We know how Zack Snyder put together the shiny blue god Dr. Manhattan, but what about the more personal scenes? We asked the cast how Snyder went about recreating the sexier panels. Warning: sexy spoilers...
While talking to Watchmen screenwriter, we asked him who was the scribe responsible for the hot and heavy Nite Owl (II) and Silk Spectre (II) that most certainly had to be in the film. Alex Tse laughed and simply said, "Zack ran with that one."
So what about Malin Akerman and Patrick Wilson, who played Spectre and Nite Owl respectively? What did they think about pulling down their costumes and adventuring all naked? And without blushing, the two shared with us just how intimate it was:
Malin Akerman: The end result is beautiful and done in a classy manner, it's really sexy and amazing... You need to check it out to see if it's gratuitous or not. I feel like this is such a beautiful scene. And I know you'll be surprised when I say he's very respectful, because he's usually not [Laughs].
The set was amazing, they made it as comfortable as possible. And you know sitting there half naked, it's never the most comfortable thing, no matter who you're with. Of course, it's a big deal in a sense. But it's also the whole film is sort of the extent of what you go to as human nature, and that's part of what we do as people. You fall in love, and you make love. If it's done beautifully, I'm in.
Patrick Wilson: I think everything sort of starts with the script. There are a couple panels in the comic that demanded nudity, of some sort. We talked with Zack about how he wanted to shoot, specifically, the sex scene in the Owl Ship, and what he wanted to show, and what he wanted to show about the characters. In the end, yes, not only is it beautiful and classy and visually interesting, it's also funny and a great release (ha ha ha, pun intended).

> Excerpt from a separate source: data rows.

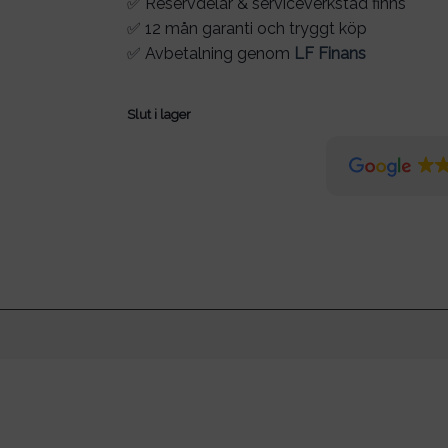
✅ Reservdelar & serviceverkstad finns
✅ 12 mån garanti och tryggt köp
✅ Avbetalning genom
LF Finans
Slut i lager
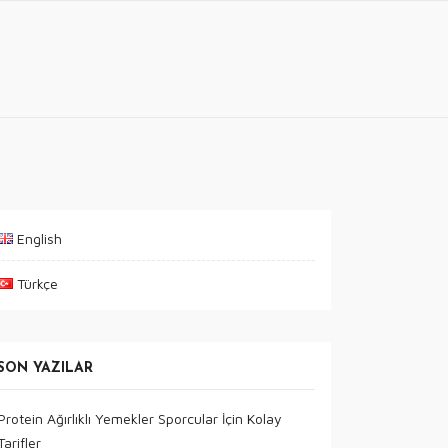
English
Türkçe
SON YAZILAR
Protein Ağırlıklı Yemekler Sporcular İçin Kolay
Tarifler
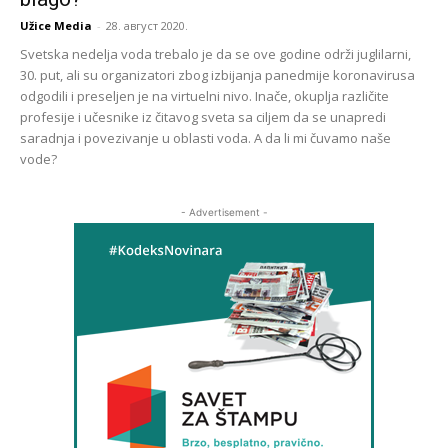
Užice Media
-
28. август 2020.
Svetska nedelja voda trebalo je da se ove godine održi juglilarni,
30. put, ali su organizatori zbog izbijanja panedmije koronavirusa
odgodili i preseljen je na virtuelni nivo. Inače, okuplja različite
profesije i učesnike iz čitavog sveta sa ciljem da se unapredi
saradnja i povezivanje u oblasti voda. A da li mi čuvamo naše
vode?
- Advertisement -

But that's sort of the point of it all. I sat there with my wife and we were both sort of astonished and laughing. She literally high-fived me at the end of the scene. [Laughs] Because it was so important for those characters. Honestly it felt like you were sort of cheering like, "thank god."
And the other side of it is, you never see it in these types of movies. It's not just the nudity, but you never see it, and that's the thing with this script and this movie that you try to, without being presumptuous about it, the whole point of this comic, when it came out, was going as far as you can in that genre. I feel like that is what this movie does. It goes that far with violence, it should go that far with the love scenes, and that far with the language and that far with the humor. I think that's sort of the point of what you're aiming for, and I'd like to think that's what they were aiming for when they wrote the comic.